Stadt sucht nach Wohnbaugrundstücken
Baulücken, wie hier am Ostwall, gibt es noch viele zu schließen im Beckumer Stadtgebiet.

 Daran, dass dies im Sinne der Stadtentwicklung sinnvoll ist, besteht kein Zweifel, wie Thorsten Herbst (Bild), zuständiger Fachbereichsleiter, im Ausschuss für Stadtplanung und Demografie deutlich machte. Lediglich 17 Grundstücke kann die Stadt selber noch anbieten. Höchste Zeit also, sich nach weiteren Flächen umzusehen. In den Blick kommen dabei zunächst die stadtweit 396 Baulücken, die unmittelbar bebaubar wären. 80 Prozent dieser Grundstücke sind jedoch in Privathand, nur etwa fünf Baulücken kommen jährlich auf den Markt. Zu wenig, um die Nachfrage zu decken. Also werden auch Nachverdichtungsflächen in die Betrachtung einbezogen. Acht Stück hat die Stadtverwaltung ausgemacht, die vorrangig einer Bebauung zugänglich gemacht werden sollten. Der für die kommenden fünf Jahre errechnete Bedarf von 225 neuen Bauplätzen könnte zum größten Teil in diesen Gebieten gedeckt werden.
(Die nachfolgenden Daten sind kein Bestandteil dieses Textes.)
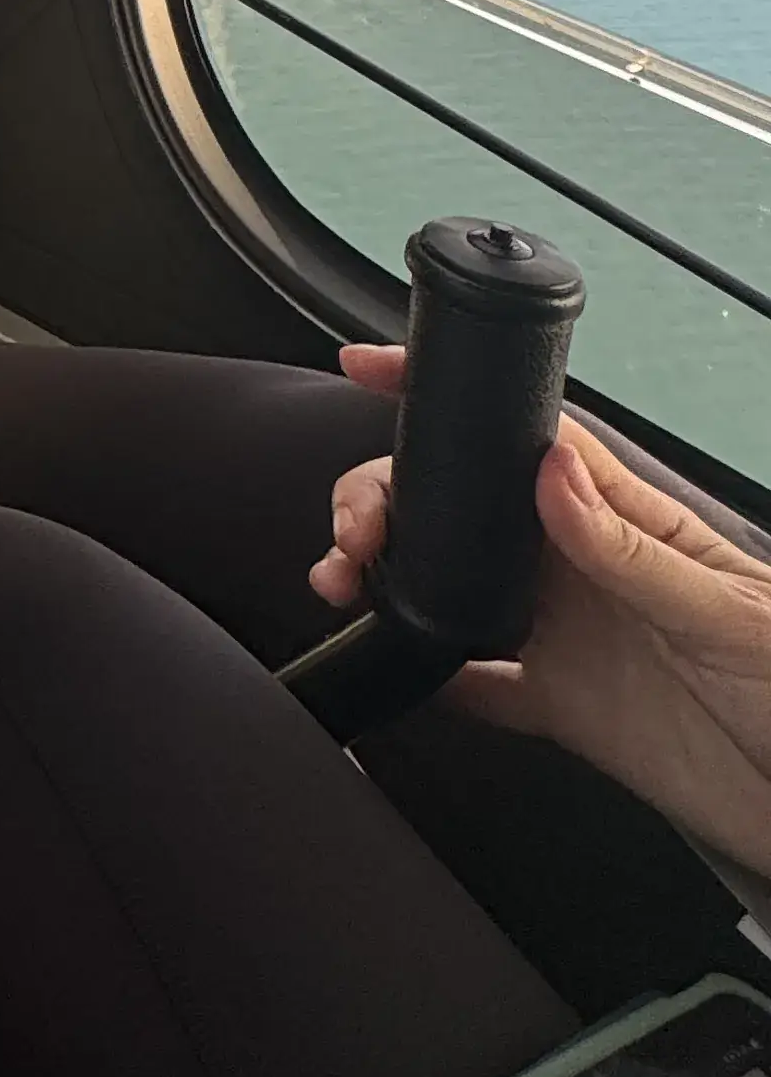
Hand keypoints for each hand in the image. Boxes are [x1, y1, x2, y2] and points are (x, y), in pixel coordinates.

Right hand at [312, 346, 770, 875]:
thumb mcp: (728, 610)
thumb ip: (633, 550)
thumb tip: (553, 471)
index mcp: (626, 523)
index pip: (526, 438)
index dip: (451, 401)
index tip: (375, 369)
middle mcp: (585, 570)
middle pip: (463, 508)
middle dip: (387, 498)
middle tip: (354, 528)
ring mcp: (570, 636)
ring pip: (453, 583)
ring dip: (390, 576)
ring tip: (347, 584)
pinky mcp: (564, 707)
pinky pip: (476, 683)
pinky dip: (429, 676)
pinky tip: (401, 668)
Die Verwaltung geht von einem Potenzial von 183 Grundstücken aus. Außerdem kommt zur Generierung von Bauland auch die Beanspruchung von Flächen am Siedlungsrand, von Brachflächen sowie von Umnutzungsflächen in Frage. Da die Nachverdichtungsflächen den im Ortsteil Beckum anteilig hohen Bedarf binnen fünf Jahren nicht vollständig zu decken vermögen, möchte die Stadt auch den Siedlungsrand zwischen Oelder und Neubeckumer Straße auf seine Eignung prüfen. Die Vorgehensweise bei der Bereitstellung von Wohnbauflächen wird der Rat am 8. September beschließen.

Folgende Nachverdichtungsflächen hat die Stadtverwaltung im Rahmen einer ersten Analyse als Reserve zur Generierung von Wohnbauflächen genannt:

Augustastraße, Roland.

Bestehender Bebauungsplan N 67 „Vellerner Straße“ in erster Priorität für Neubeckum.

Fläche an der Kaiser-Wilhelm-Straße in zweiter Priorität für Neubeckum.

Fläche im Bereich „Südring“ in erster Priorität für Beckum.

Parallel zu diesen Bereichen soll künftig auch die Entwicklung folgender kleinerer Flächen zu Wohngebieten vorangetrieben werden:

„Südlich Schillerstraße“ in Neubeckum,

Ehemaliger Plus-Markt zwischen Franken- und Germanenstraße,

Grottkauer Straße / Rote Erde in Beckum und

Spielplatz Wagenfeldstraße in Beckum.

Gegenwärtig hat die Stadt noch Bauplätze in den Gebieten Pflaumenallee-Ost (7), Vellerner Straße (5) und Langes Land (5) zu vergeben. Die acht Nachverdichtungsflächen, die die Stadt vorrangig nutzen möchte, weisen ein Potenzial von insgesamt 270 Bauplätzen auf.